Dialog Windows are used as secondary windows that present the user with options and choices. Dialogs are created by subclassing QDialog and using widgets and layouts to implement the user interface. In addition, Qt provides a number of ready-made standard dialogs that can be used for standard tasks like file or font selection.
Both main windows and dialogs can be created with Qt Designer, Qt's visual design tool. Using Qt Designer is a lot faster than hand-coding, and makes it easy to test different design ideas. Creating designs visually and reading the code generated by uic is a great way to learn Qt!
QWidget provides several functions that deal with a widget's geometry. Some of these functions operate on the pure client area (i.e. the window excluding the window frame), others include the window frame. The differentiation is done in a way that covers the most common usage transparently.
- Including the window frame: x(), y(), frameGeometry(), pos(), and move().
- Excluding the window frame: geometry(), width(), height(), rect(), and size().
Note that the distinction only matters for decorated top-level widgets. For all child widgets, the frame geometry is equal to the widget's client geometry.
This diagram shows most of the functions in use:
On X11, a window does not have a frame until the window manager decorates it. This happens asynchronously at some point in time after calling QWidget::show() and the first paint event the window receives, or it does not happen at all. Bear in mind that X11 is policy-free (others call it flexible). Thus you cannot make any safe assumption about the decoration frame your window will get. Basic rule: There's always one user who uses a window manager that breaks your assumption, and who will complain to you.

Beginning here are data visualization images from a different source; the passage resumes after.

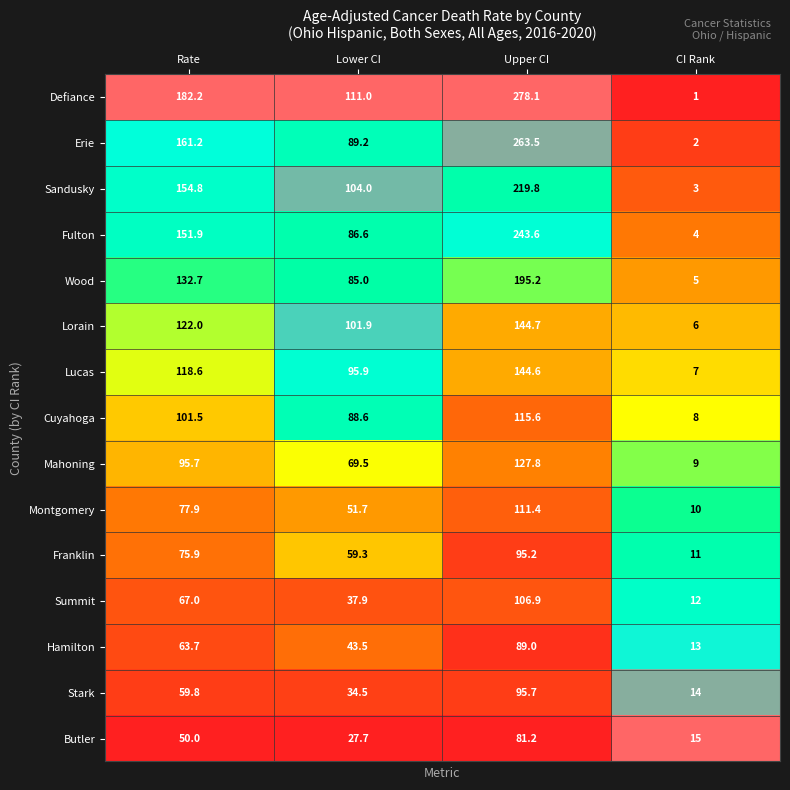

What is the total value across all series at Rate?

1614.9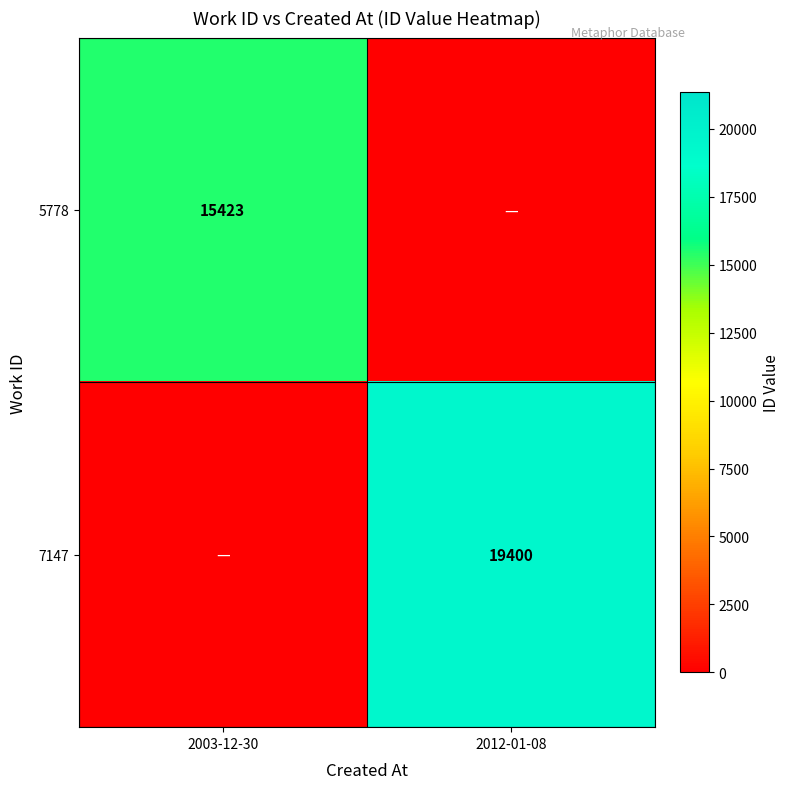

The 7147 series shows 0 at 2003-12-30. True or false?

True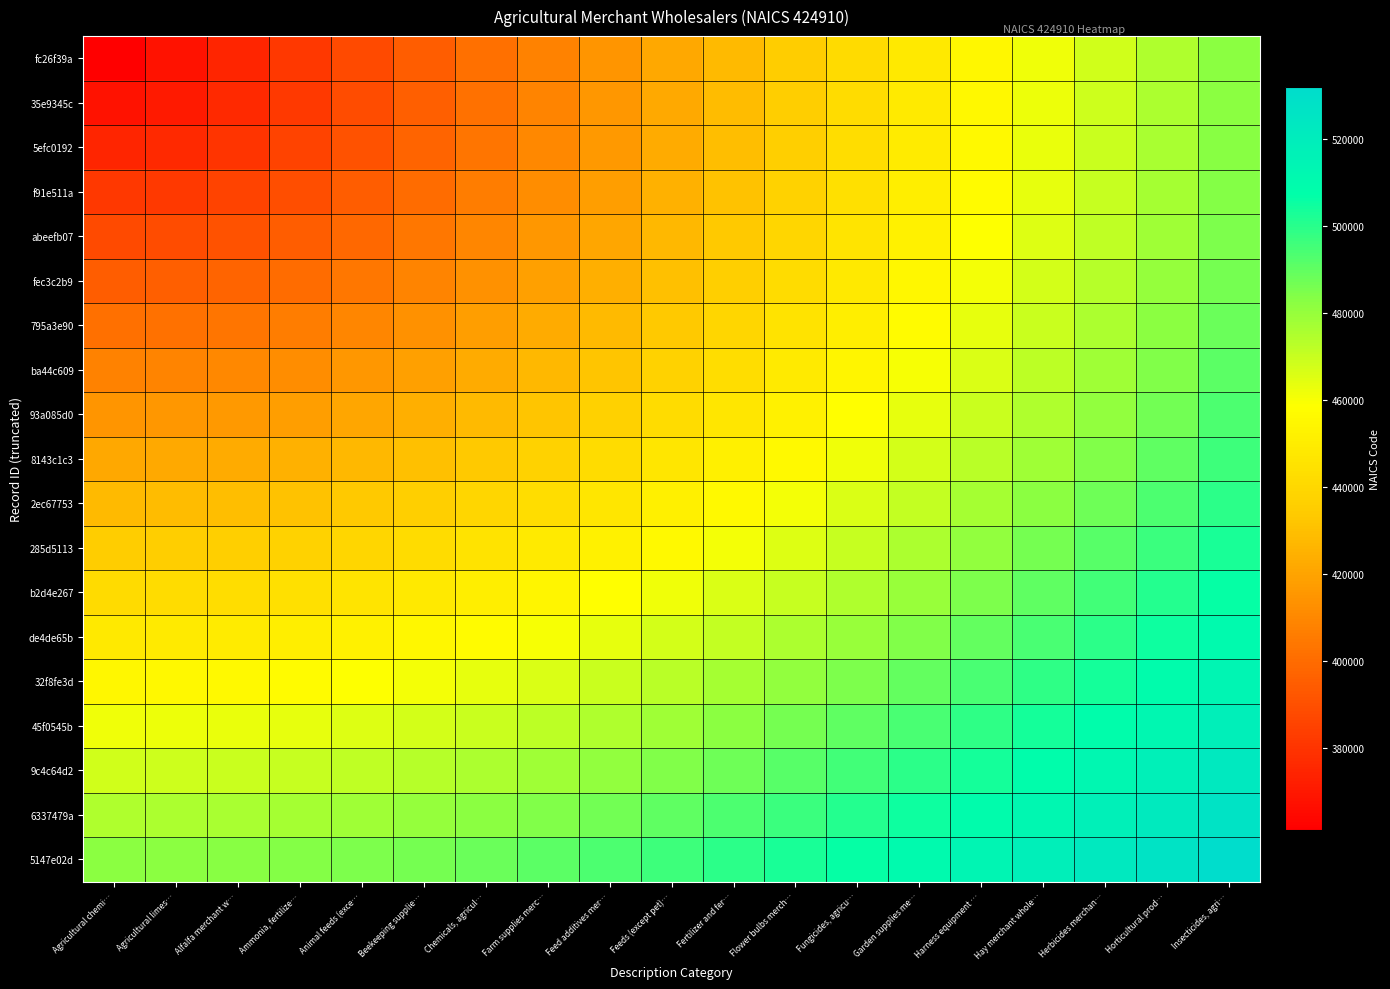

Between Herbicides merchan… and Horticultural prod…, which series saw the biggest shift?

fc26f39a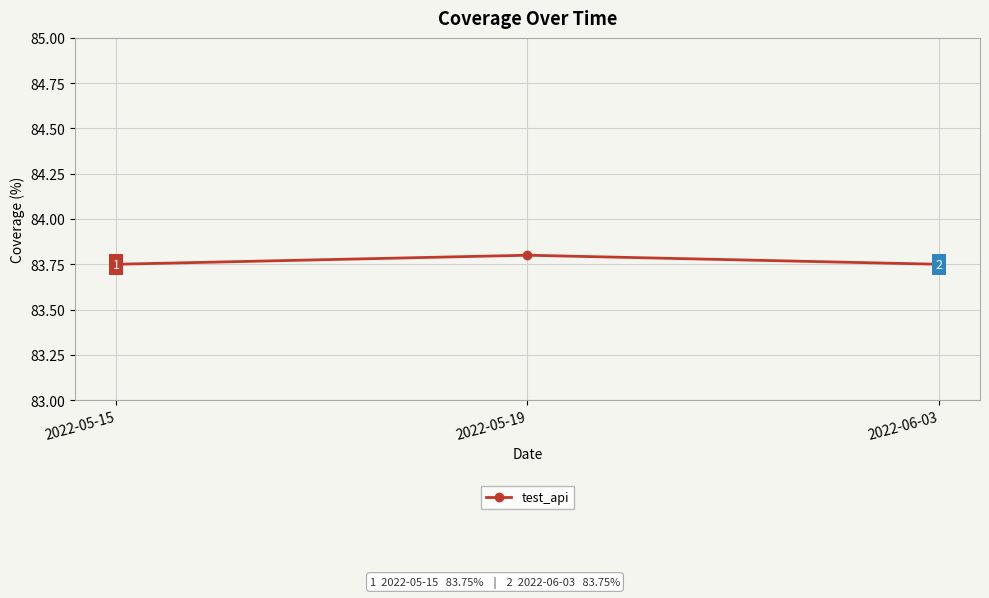

What is the average value?

83.8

Furthermore, a toolkit cannot simply place windows on the screen. All Qt can do is to send certain hints to the window manager. The window manager, a separate process, may either obey, ignore or misunderstand them. Due to the partially unclear Inter-Client Communication Conventions Manual (ICCCM), window placement is handled quite differently in existing window managers.
X11 provides no standard or easy way to get the frame geometry once the window is decorated. Qt solves this problem with nifty heuristics and clever code that works on a wide range of window managers that exist today. Don't be surprised if you find one where QWidget::frameGeometry() returns wrong results though.
Nor does X11 provide a way to maximize a window. QWidget::showMaximized() has to emulate the feature. Its result depends on the result of QWidget::frameGeometry() and the capability of the window manager to do proper window placement, neither of which can be guaranteed.
On Wayland, programmatically setting or getting the position of a top-level window from the client-side is typically not supported. Technically speaking, it depends on the shell interface. For typical desktop compositors, however, the default shell interface will be
XDG Shell, which does not support manual positioning of windows. In such cases, Qt will ignore calls to set the top-level position of a window, and, when queried, the window position will always be returned as QPoint(0, 0).